The press like to say they report news, but too often they create problems for politicians be misrepresenting facts, creating mistrust, and then publish details about how the people no longer trust politicians.
Take, for example today's news story about MP's getting four more days of holiday a year. This is probably the grossest misrepresentation possible of the reality of events. I have done lots of voluntary work with Norman Lamb, Lib Dem MP for North Norfolk, and know just how unfair it is to label days away from Westminster as holiday. Non sitting Fridays, when MP are not in Parliament, are taken up with constituency work, visiting constituents, holding surgeries, writing letters, in short, doing all the important things that an MP should be doing. An MP's job is not to simply sit in pointless and meaningless debates that have no relevance to the MP's constituency. A good MP can often achieve much more by being away from Westminster than the press realise.
The problem is that the London centric press fail to understand that there is a world of politics away from Westminster. The number of people in North Norfolk who have told me that they have been amazed to find their MP knocking on their door, canvassing but asking about their problems, not just in election years but throught a parliamentary term, actually shows that people appreciate this much more than seeing their MP sat slumped on the green benches on TV for 2 minutes.
The press have got form in this area of misrepresenting MP's in other areas too. What about when the press refer to MP's getting £130,000 a year. Of course the press never ever explain that this amount is to pay staff, cover office costs, stationary and a range of other things.
Take this quote from the BBC website "The 2005/06 payments - about £131,000 per MP - come on top of a basic salary of about £60,000 and a pension."
This quotation could not be more misleading.
Then what do the press report next "Voters don't trust MP's as they are paid too much and have too many holidays".
We have seen it recently with Ming Campbell. Yes, I have had my concerns and yes, I wanted to see a change in leadership. However, Ming's inability to have a relationship with the press which was positive in terms of news about him meant that the news agenda was dominated with negative news stories. The press often, as has been revealed, wrote negative stories in advance of events with little interest being shown in the facts.
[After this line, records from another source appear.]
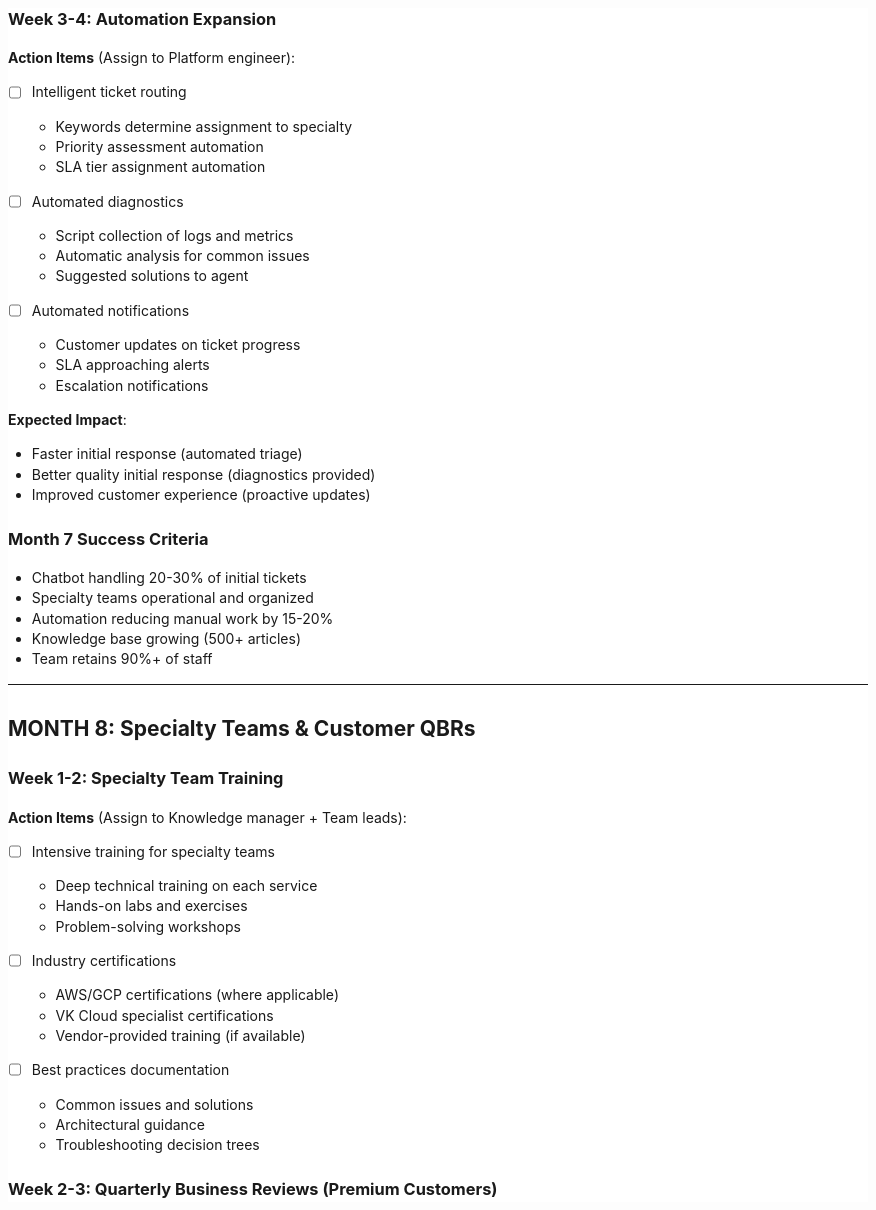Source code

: ### Week 3-4: Automation Expansion

**Action Items** (Assign to Platform engineer):
- [ ] Intelligent ticket routing
  - Keywords determine assignment to specialty
  - Priority assessment automation
  - SLA tier assignment automation

- [ ] Automated diagnostics
  - Script collection of logs and metrics
  - Automatic analysis for common issues
  - Suggested solutions to agent

- [ ] Automated notifications
  - Customer updates on ticket progress
  - SLA approaching alerts
  - Escalation notifications

**Expected Impact**:
- Faster initial response (automated triage)
- Better quality initial response (diagnostics provided)
- Improved customer experience (proactive updates)

### Month 7 Success Criteria
- Chatbot handling 20-30% of initial tickets
- Specialty teams operational and organized
- Automation reducing manual work by 15-20%
- Knowledge base growing (500+ articles)
- Team retains 90%+ of staff

---

## MONTH 8: Specialty Teams & Customer QBRs

### Week 1-2: Specialty Team Training

**Action Items** (Assign to Knowledge manager + Team leads):
- [ ] Intensive training for specialty teams
  - Deep technical training on each service
  - Hands-on labs and exercises
  - Problem-solving workshops

- [ ] Industry certifications
  - AWS/GCP certifications (where applicable)
  - VK Cloud specialist certifications
  - Vendor-provided training (if available)

- [ ] Best practices documentation
  - Common issues and solutions
  - Architectural guidance
  - Troubleshooting decision trees

### Week 2-3: Quarterly Business Reviews (Premium Customers)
The reason people don't trust politicians is nothing to do with our politicians being lazy or underpaid. In relative terms, out MP's are not grossly overpaid considering the hours they work and the responsibilities they have. Neither are MP's any more lazy than MP's in previous generations. Indeed, my experience of MP's (admittedly with hardworking Lib Dem's) has been that they work their socks off, rarely take any holidays and are not in any way shape or form lazy.
It's about time the press started reporting stories accurately and stopped misrepresenting the work MP's do. Perhaps then the press could play a part in building the reputation of parliament, politics and helping boost turnout in elections at the same time.